Aim 1:
In the article on running Docker for Testcontainers, what kind of machine were the tests executed on?

*** Selected extract ***

Recently, we received many questions from Testcontainers users about the various options of running Docker workloads on their non-Linux machines. We identified three (and a half) ways of running Docker on Windows and macOS and decided to test them all for you with Testcontainers’ own test suite to tell you what to expect and how each of them behaved.

In this article we look at what options you have for the container runtime to run integration tests with Testcontainers, provide some guidance on how to setup them, and outline the current state of their compatibility.

We’ll look at:

Docker Desktop
Docker Machine
Minikube
Podman

The Setup

It’s not trivial to test compatibility of runtimes and other low-level systems. However, if you can successfully run a body of tests for the application level software (something that uses the runtime), you can claim compatibility with a reasonably high degree of confidence.

Indeed if the tests pass you can assume the runtime provides and behaves in a way the application expects it to. For this research we used the Testcontainers core tests which rely on a wide range of the Docker APIs.

The tests were executed on an Intel chip based macOS. We haven’t tested these options on Apple’s new M1-based laptops, as its ARM nature prevents running certain images no matter what is used to run the Docker daemon. All of the options that we reviewed exist for Windows as well, and the experience will be similar / the same.

*** Listing ***

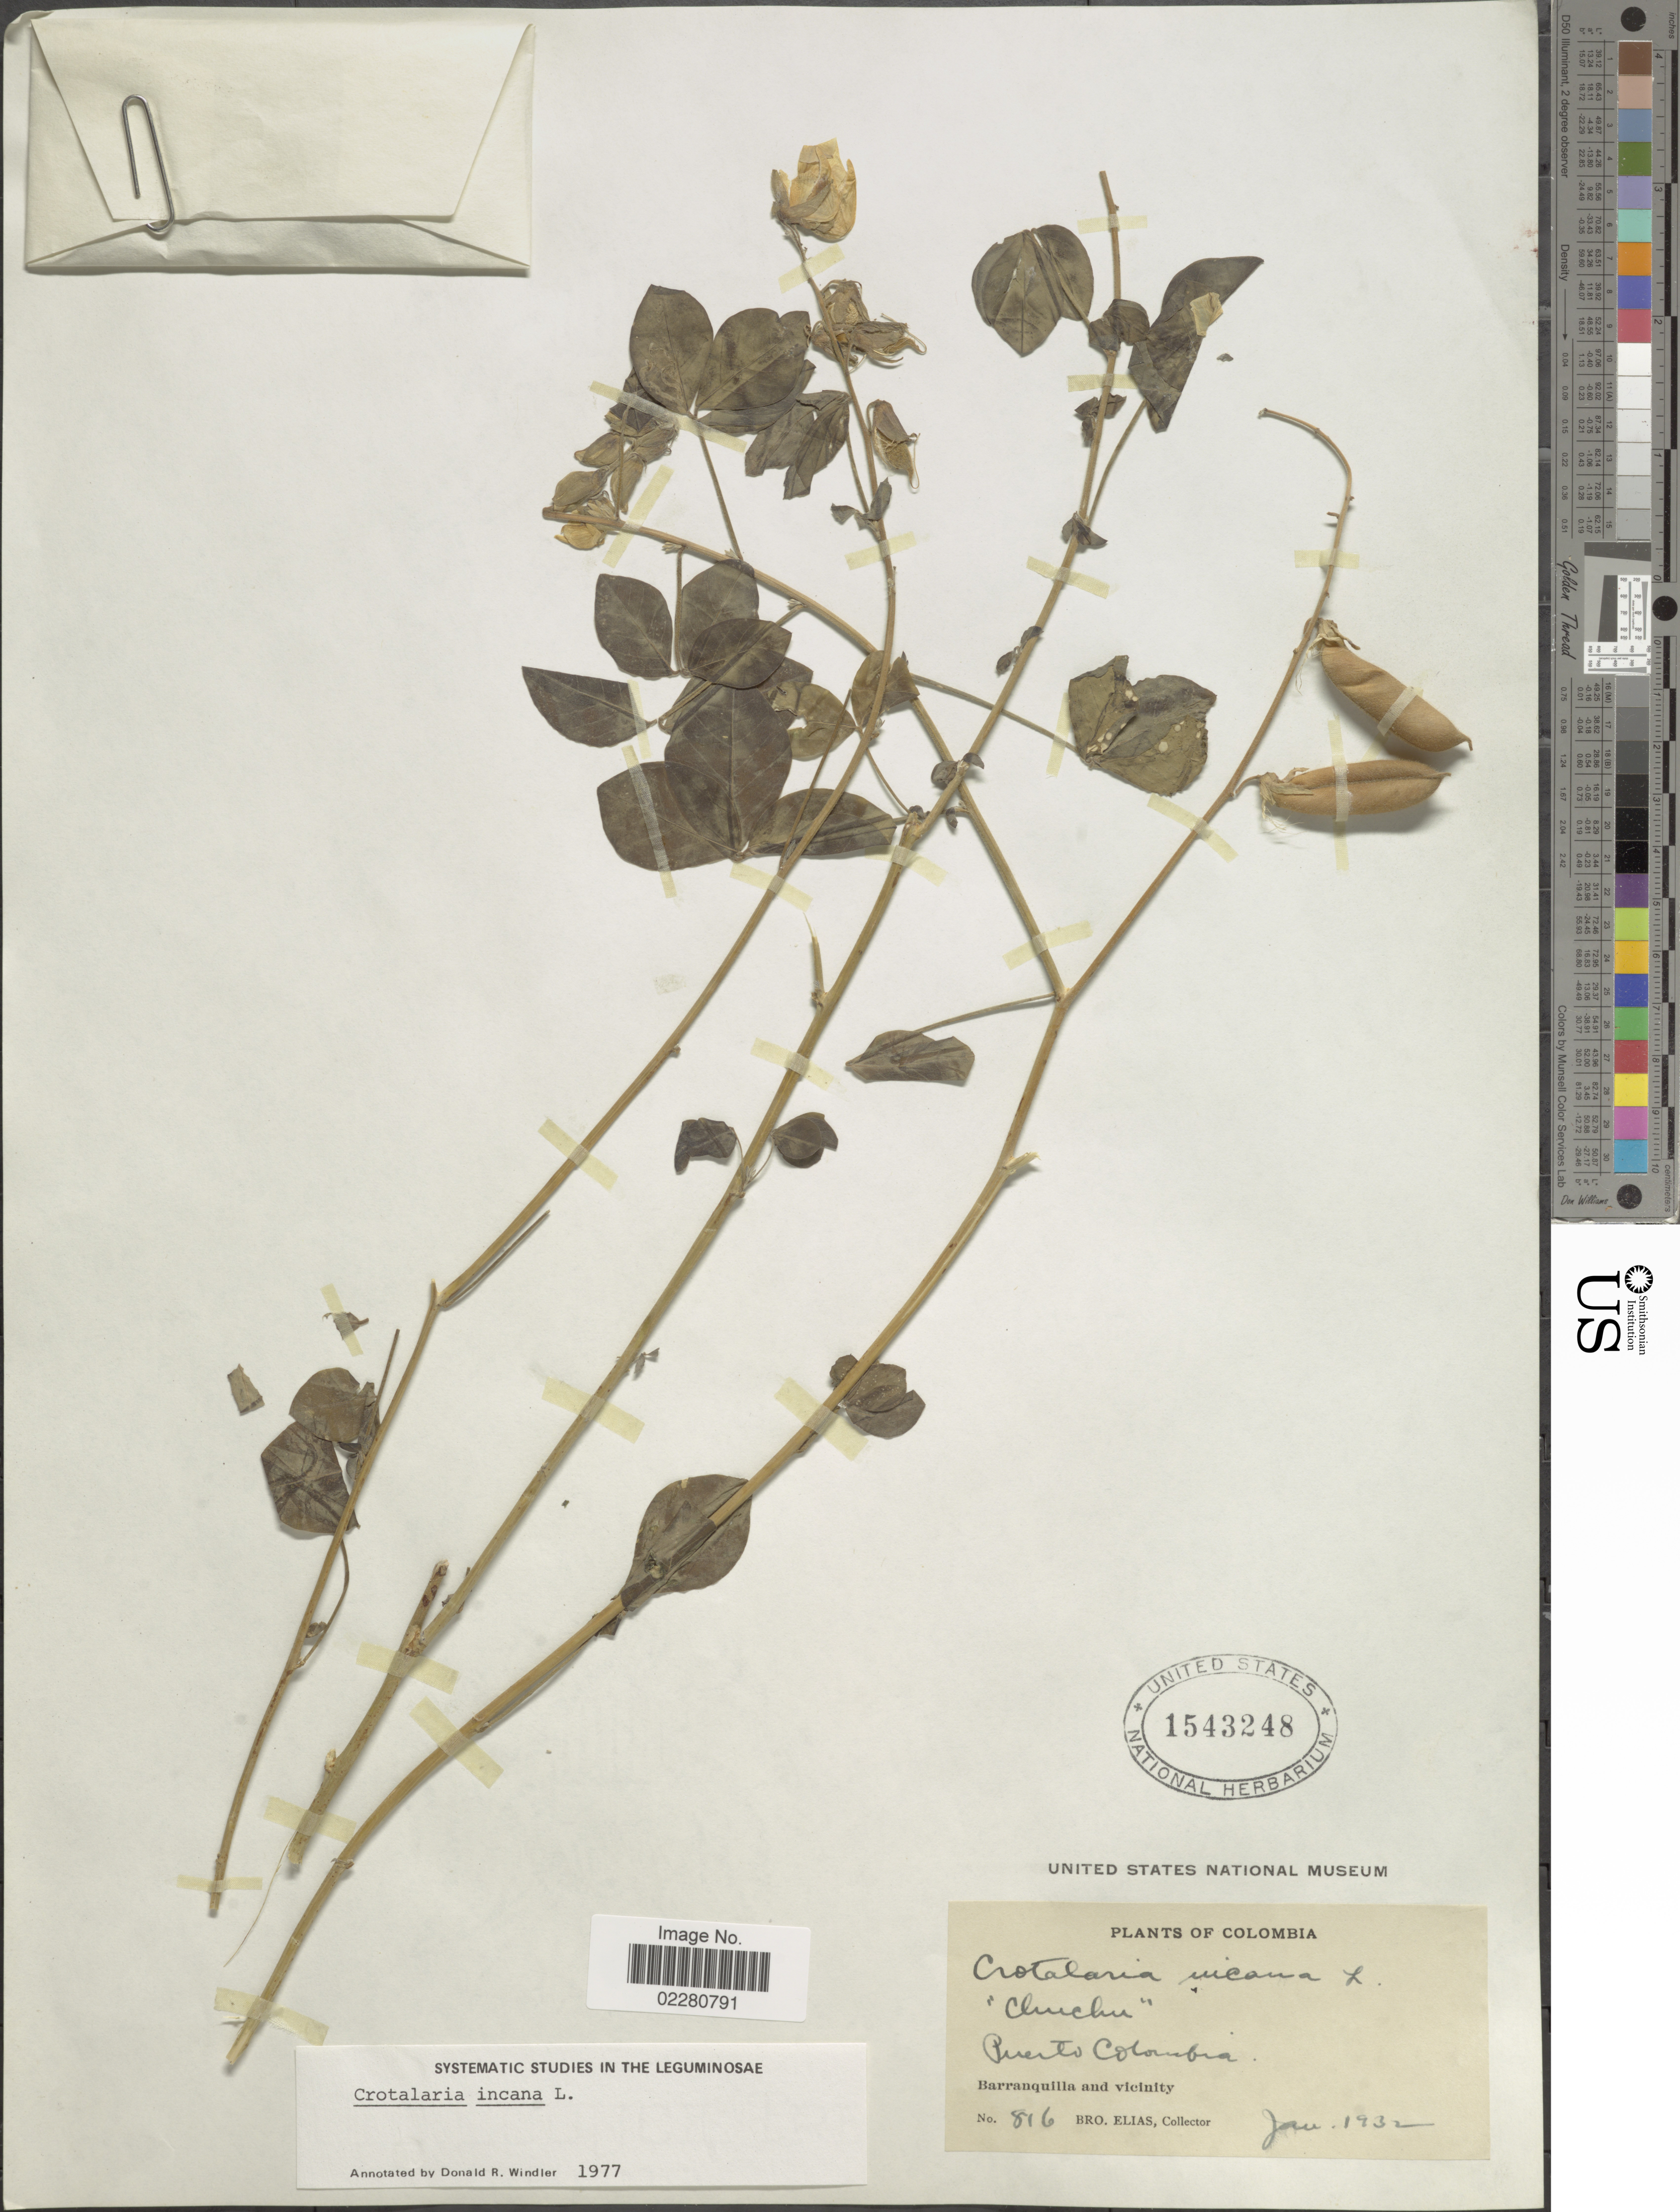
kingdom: Plantae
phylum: Tracheophyta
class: Magnoliopsida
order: Fabales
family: Fabaceae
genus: Crotalaria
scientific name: Crotalaria incana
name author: L.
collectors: Bro. Elias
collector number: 816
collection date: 1932-01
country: Colombia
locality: Puerto Colombia. Barranquilla and vicinity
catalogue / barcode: US 1543248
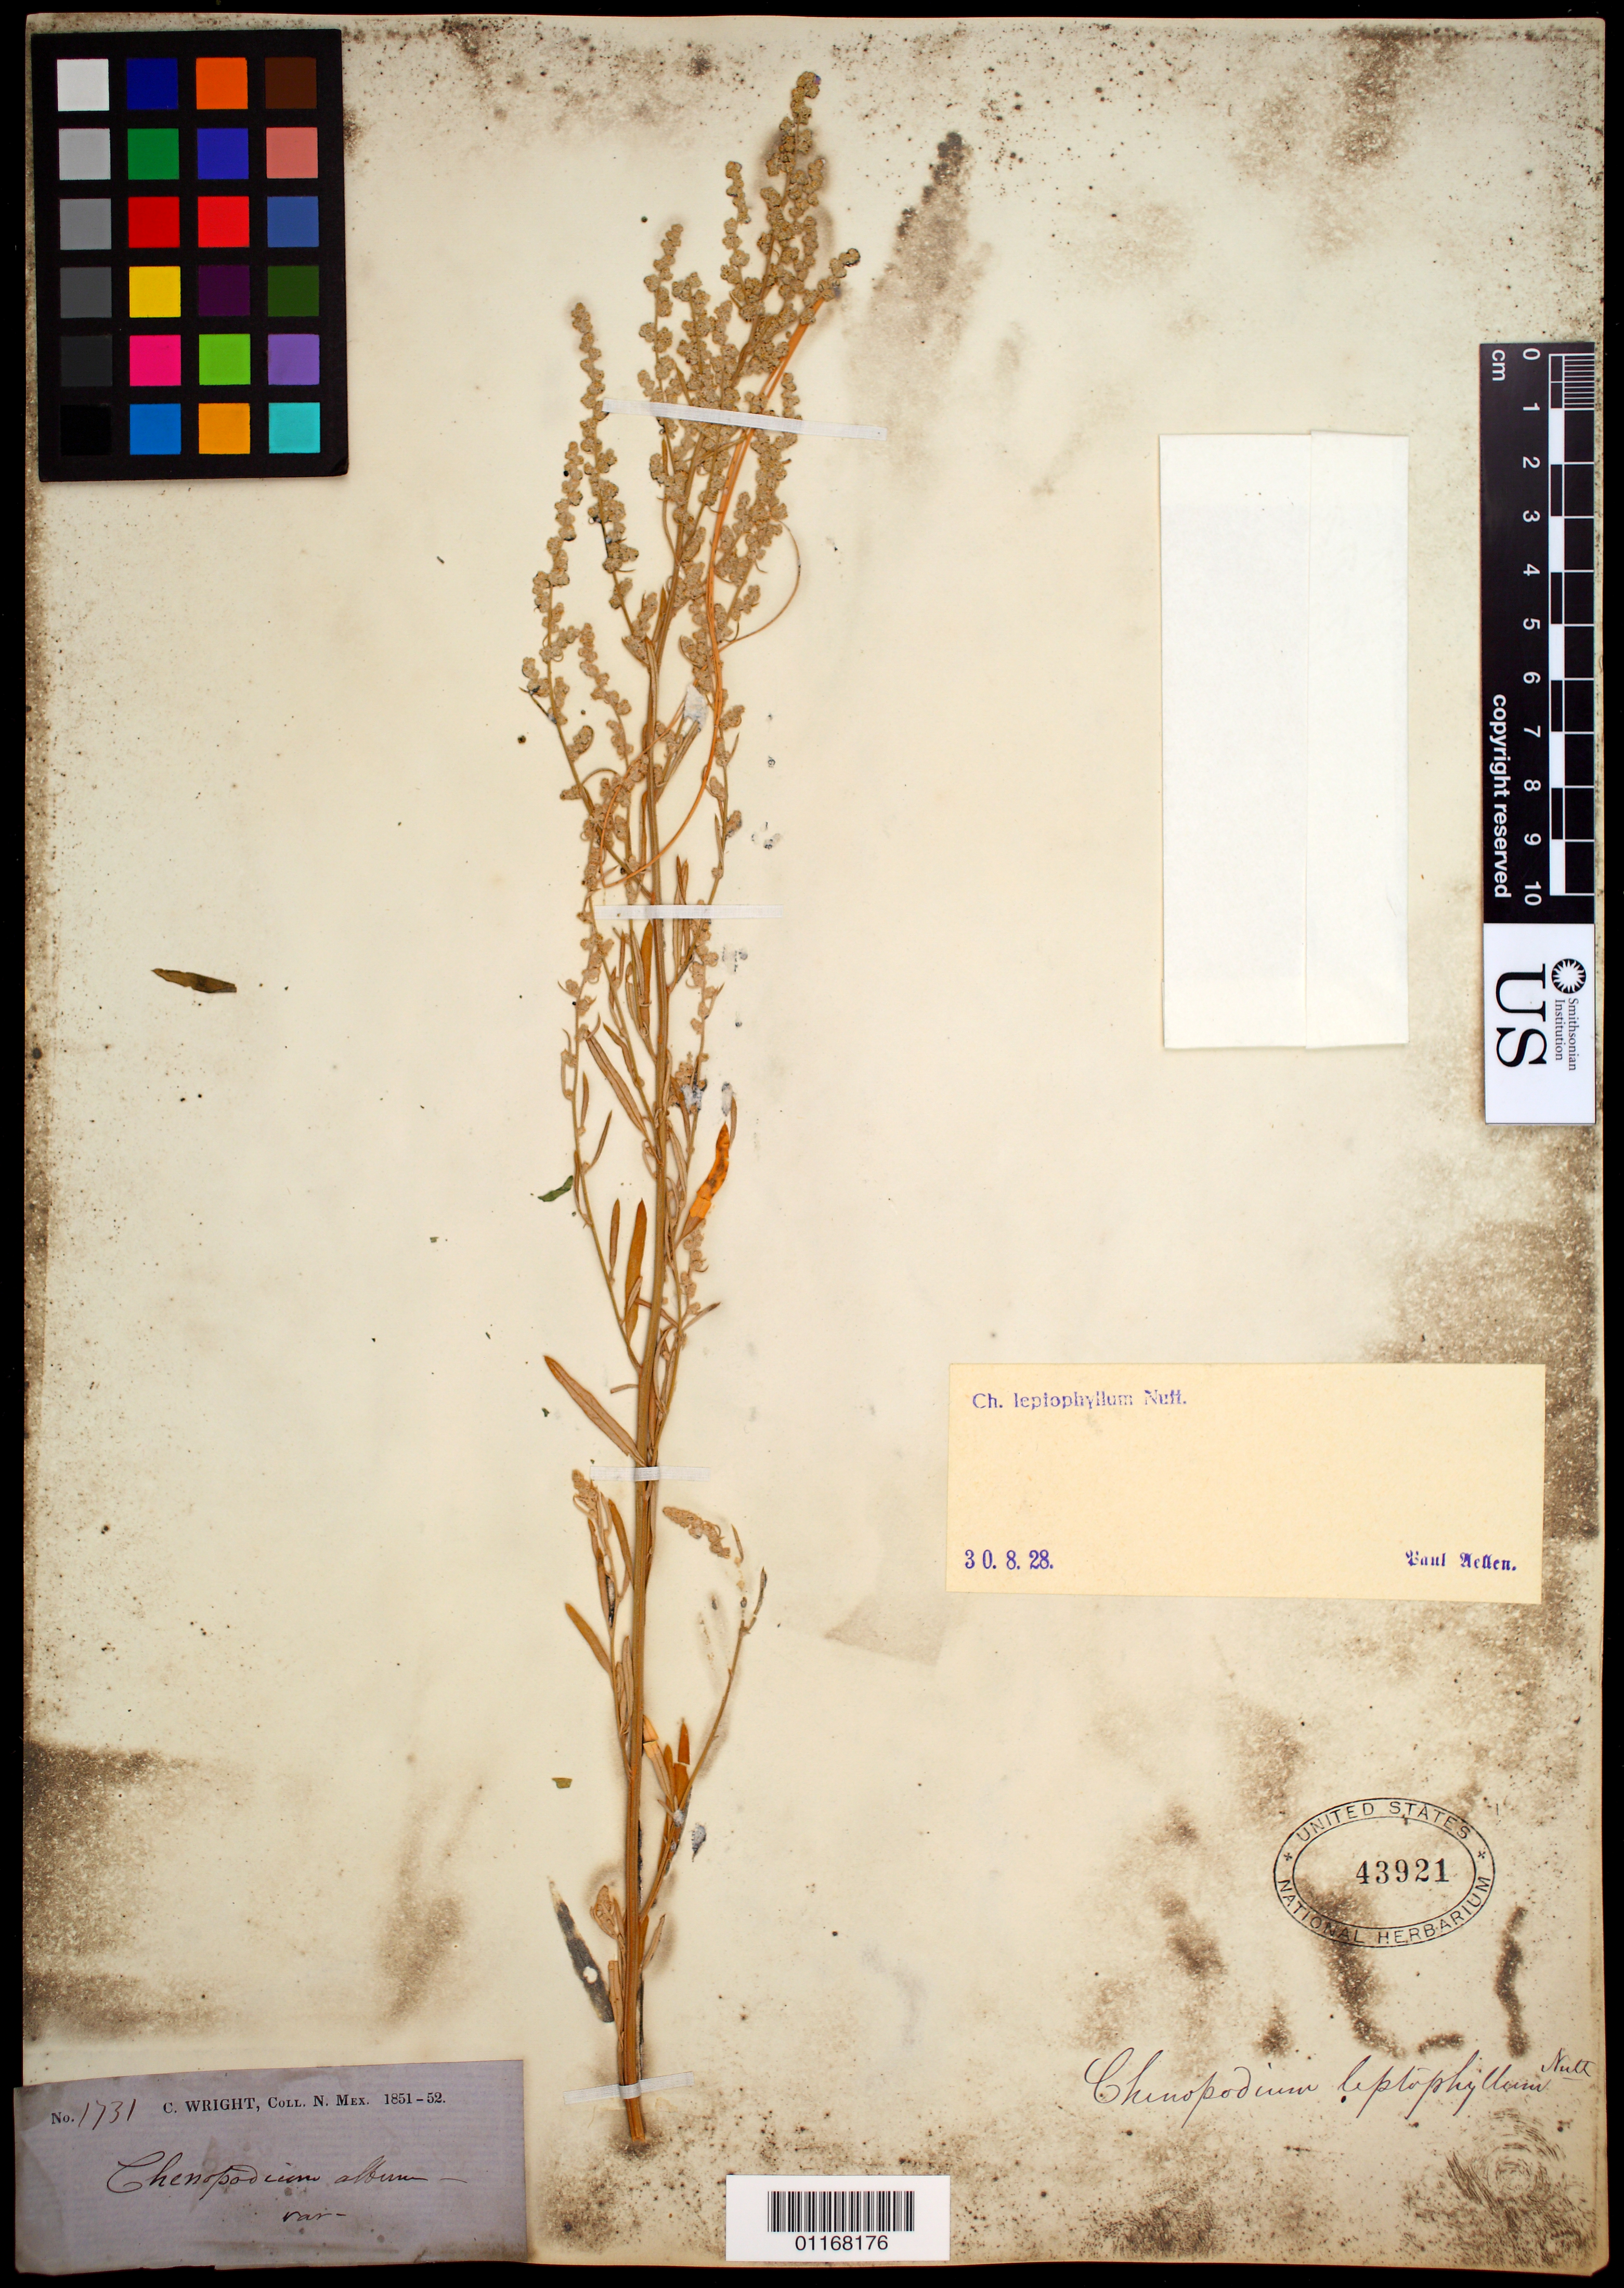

***

Aim 2:
Rewrite the records from the line holding "genus: Crotalaria" through the end of the records, inclusive, with "collector number" replaced by "field number" and nothing else changed. Leave the pictures out.

Exercise solution 1:
An Intel chip based macOS machine.

Exercise solution 2:
genus: Crotalaria
scientific name: Crotalaria incana
name author: L.
collectors: Bro. Elias
field number: 816
collection date: 1932-01
country: Colombia
locality: Puerto Colombia. Barranquilla and vicinity
catalogue / barcode: US 1543248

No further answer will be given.